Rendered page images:
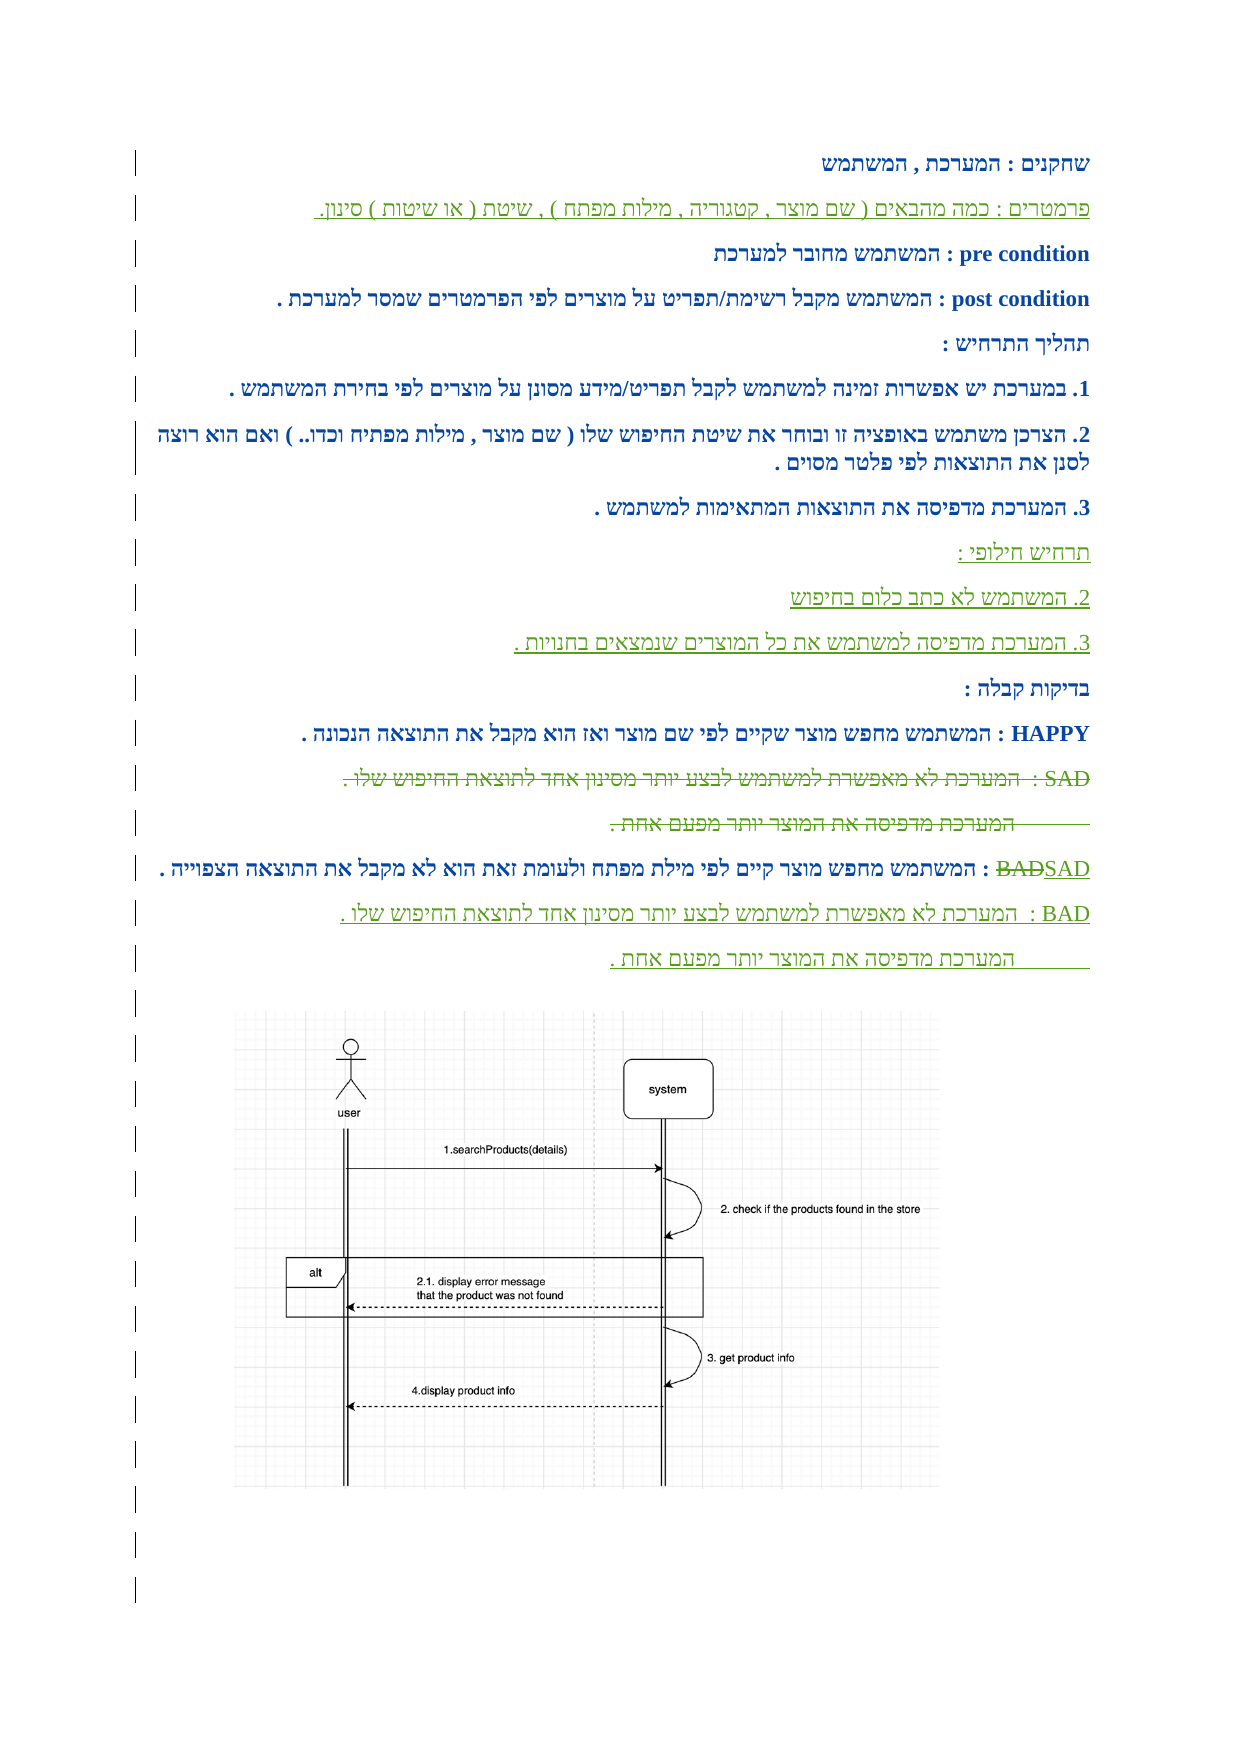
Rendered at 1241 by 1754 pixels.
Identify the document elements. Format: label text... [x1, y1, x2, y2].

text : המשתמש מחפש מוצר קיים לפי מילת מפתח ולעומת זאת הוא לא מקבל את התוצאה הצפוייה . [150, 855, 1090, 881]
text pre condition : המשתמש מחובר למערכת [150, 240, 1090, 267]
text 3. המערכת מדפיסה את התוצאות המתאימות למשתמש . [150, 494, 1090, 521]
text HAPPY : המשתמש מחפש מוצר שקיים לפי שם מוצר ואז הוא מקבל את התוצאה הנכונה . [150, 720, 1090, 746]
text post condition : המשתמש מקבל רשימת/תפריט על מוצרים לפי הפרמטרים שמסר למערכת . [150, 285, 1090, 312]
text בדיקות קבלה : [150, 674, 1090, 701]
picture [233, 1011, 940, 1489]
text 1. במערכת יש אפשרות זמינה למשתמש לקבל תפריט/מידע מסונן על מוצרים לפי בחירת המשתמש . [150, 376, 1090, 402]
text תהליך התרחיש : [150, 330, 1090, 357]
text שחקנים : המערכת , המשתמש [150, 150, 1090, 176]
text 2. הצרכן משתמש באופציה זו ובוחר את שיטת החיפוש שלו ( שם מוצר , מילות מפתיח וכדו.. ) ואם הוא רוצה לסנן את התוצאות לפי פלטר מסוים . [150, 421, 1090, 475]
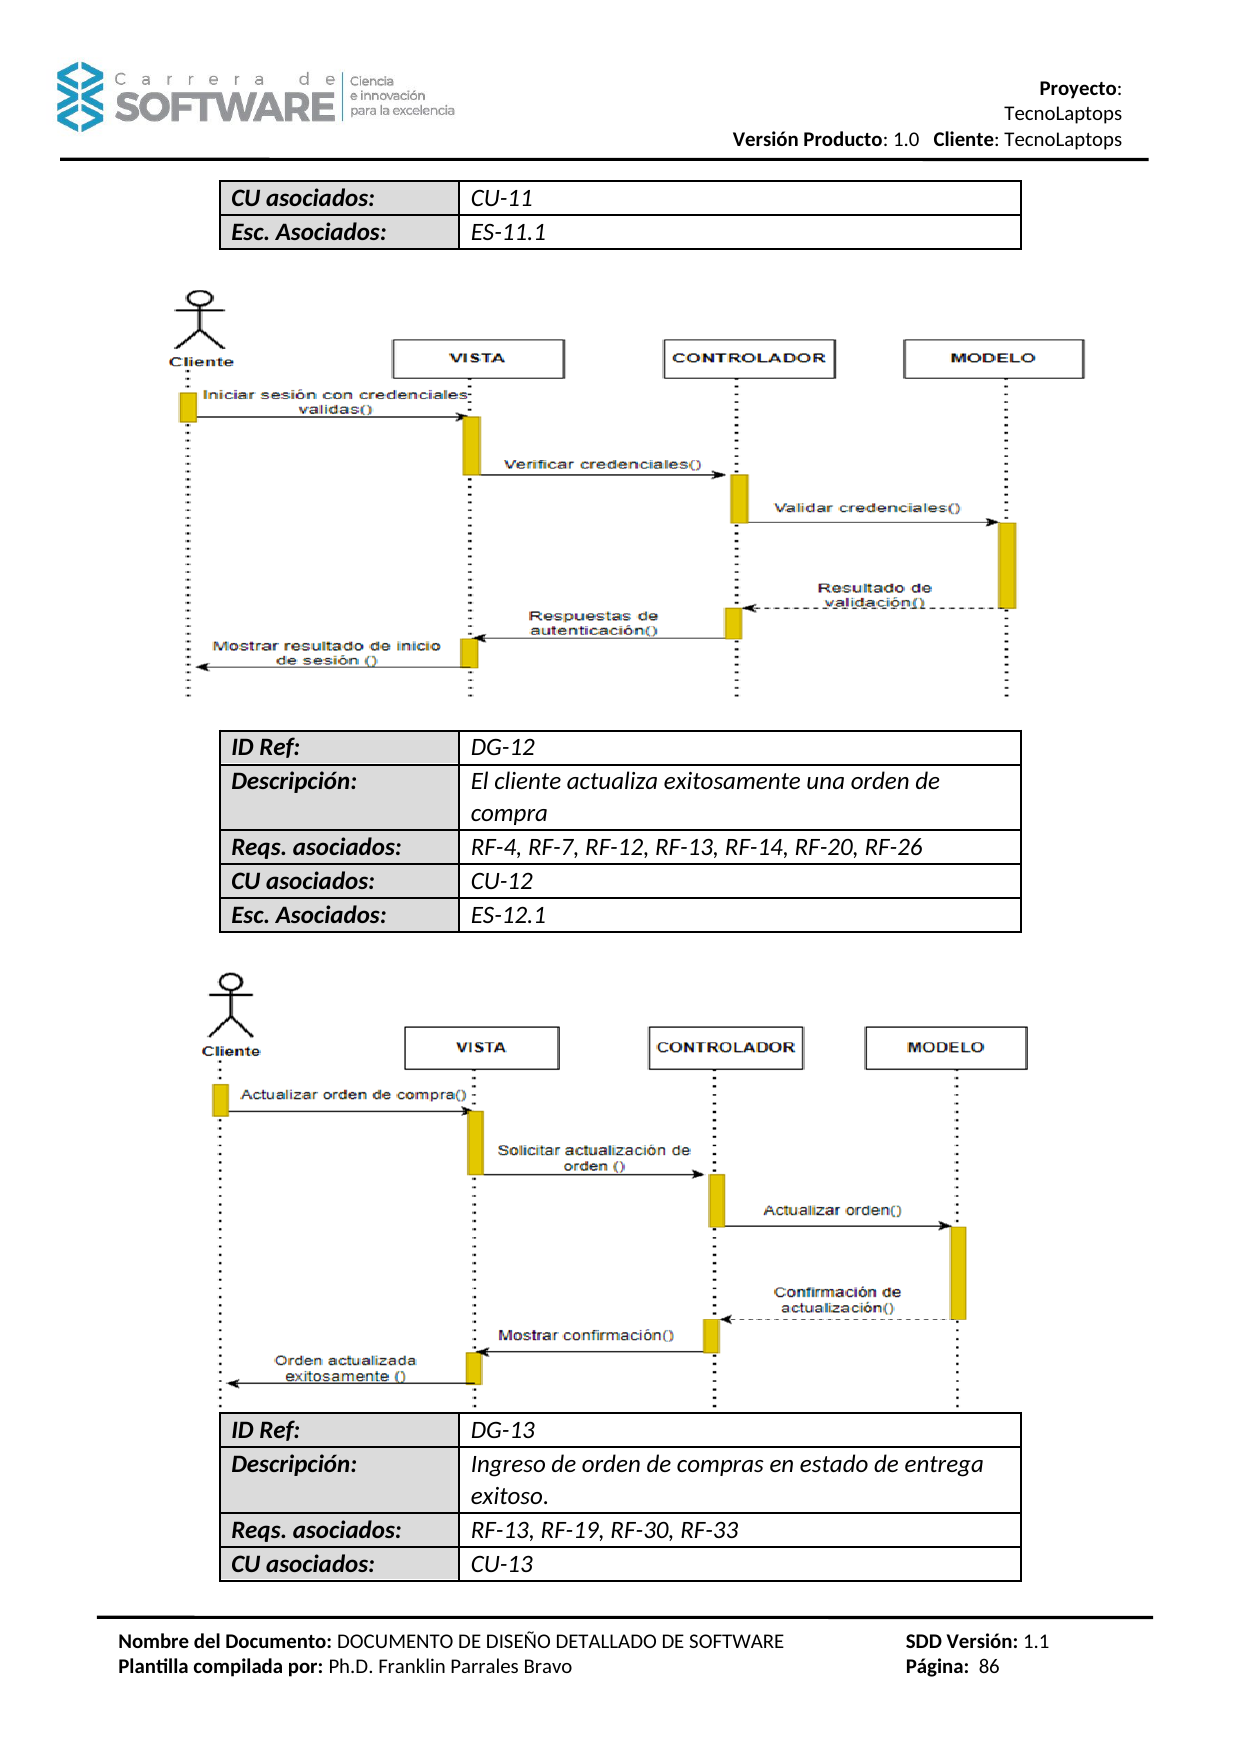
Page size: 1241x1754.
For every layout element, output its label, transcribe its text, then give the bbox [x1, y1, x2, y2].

-- What this task involves --
Print every entry exactly; omit the pictures.

-- Response for this exercise --
Rendered at 1241 by 1754 pixels.
Identify the document elements. Format: label text... [x1, y1, x2, y2].

text : המשתמש מחפש מוצר קיים לפי מילת מפתח ולעומת זאת הוא לא מקבל את התוצאה הצפוייה . [150, 855, 1090, 881]
text pre condition : המשתמש מחובר למערכת [150, 240, 1090, 267]
text 3. המערכת מדפיסה את התוצאות המתאימות למשתמש . [150, 494, 1090, 521]
text HAPPY : המשתמש מחפש מוצר שקיים לפי שם מוצר ואז הוא מקבל את התוצאה הנכונה . [150, 720, 1090, 746]
text post condition : המשתמש מקבל רשימת/תפריט על מוצרים לפי הפרמטרים שמסר למערכת . [150, 285, 1090, 312]
text בדיקות קבלה : [150, 674, 1090, 701]
picture [233, 1011, 940, 1489]
text 1. במערכת יש אפשרות זמינה למשתמש לקבל תפריט/מידע מסונן על מוצרים לפי בחירת המשתמש . [150, 376, 1090, 402]
text תהליך התרחיש : [150, 330, 1090, 357]
text שחקנים : המערכת , המשתמש [150, 150, 1090, 176]
text 2. הצרכן משתמש באופציה זו ובוחר את שיטת החיפוש שלו ( שם מוצר , מילות מפתיח וכדו.. ) ואם הוא רוצה לסנן את התוצאות לפי פלטר מסוים . [150, 421, 1090, 475]
Page size: 1241x1754.
For every layout element, output its label, transcribe its text, then give the bbox [x1, y1, x2, y2].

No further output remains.